Technical success rate is close to 100% with clinical improvement in over 90%. Long term freedom from recurrence and re-intervention is close to 90%.9-11
In summary, surgery has an important role to play in the management of CMI despite the advances in the endovascular interventions. Surgical interventions are first line in cases with extensive disease, patients with contrast allergy, lack of access, and subsequent to failed endovascular interventions. We could successfully manage our patient with a retrograde aorta - SMA bypass graft.

References
  1. Zeller T, Macharzina R. Management of chronic atherosclerotic mesenteric ischemia. Vasa. 2011;40:99–107.
  2. Oderich GS, Bower TC, Sullivan TM, et al Open versus endovascular revascularization for chronic mesenteric ischemia: risk-stratified outcomes. J Vasc Surg. 2009;49:1472-1479.e3.
  3. Park WM, Gloviczki P, Cherry KJ, et al. Contemporary management of acute mesenteric ischemia: Factors associated with survival. J Vasc Surg. 2002;35:445–52.
  4. Brown DJ, Schermerhorn ML, Powell RJ, et al. Mesenteric stenting for chronic mesenteric ischemia. J Vasc Surg. 2005;42:268–74.
  5. Andraska E, Haga L, Li X, et al. Retrograde open mesenteric stenting should be considered as the initial approach to acute mesenteric ischemia. J Vasc Surg. 2020;72:1260–8.
  6. Maitrias P, Reix T. Unusual mesenteric revascularization. J Vasc Surg. 2018;67:319.
  7. Murakami Y, Toya N, Fukushima S, et al. Ascending aorta-common hepatic artery bypass for mesenteric revascularization. Int J Surg Case Rep. 2017;32:51–3.
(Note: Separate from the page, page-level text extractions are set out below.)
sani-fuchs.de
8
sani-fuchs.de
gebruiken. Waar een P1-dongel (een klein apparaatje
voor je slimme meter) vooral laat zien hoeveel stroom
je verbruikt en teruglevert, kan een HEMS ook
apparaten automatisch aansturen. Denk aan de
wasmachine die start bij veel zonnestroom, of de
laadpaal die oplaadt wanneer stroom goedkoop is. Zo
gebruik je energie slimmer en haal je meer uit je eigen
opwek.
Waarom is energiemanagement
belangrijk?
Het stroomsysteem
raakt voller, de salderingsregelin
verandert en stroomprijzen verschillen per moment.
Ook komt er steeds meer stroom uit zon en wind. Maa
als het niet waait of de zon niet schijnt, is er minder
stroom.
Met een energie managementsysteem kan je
  8. Huerta CT, Orr NT, Tyagi SC, et al. Direct Retrograde Bypass is Preferable to Antegrade Bypass for Open Mesenteric Revascularization. Ann Vasc Surg. 2020;66:263–71.
  9. Flis V, Mrdža B, Štirn B, et al. Revascularization of the superior mesenteric artery alone for treatment of chronic mesenteric ischemia. Wien KlinWochenschr. 2016;128:109–13.
  10. Cunningham CG, Reilly LM, Rapp JH, et al. Chronic visceral ischemia. Three decades of progress. Ann Surg. 1991;214:276–87.
  11. Jimenez JG, Huber TS, Ozaki CK, et al. Durability of antegrade synthetic aortomesenteric bypass for chronic mesenteric ischemia. J Vasc Surg. 2002;35:1078–84.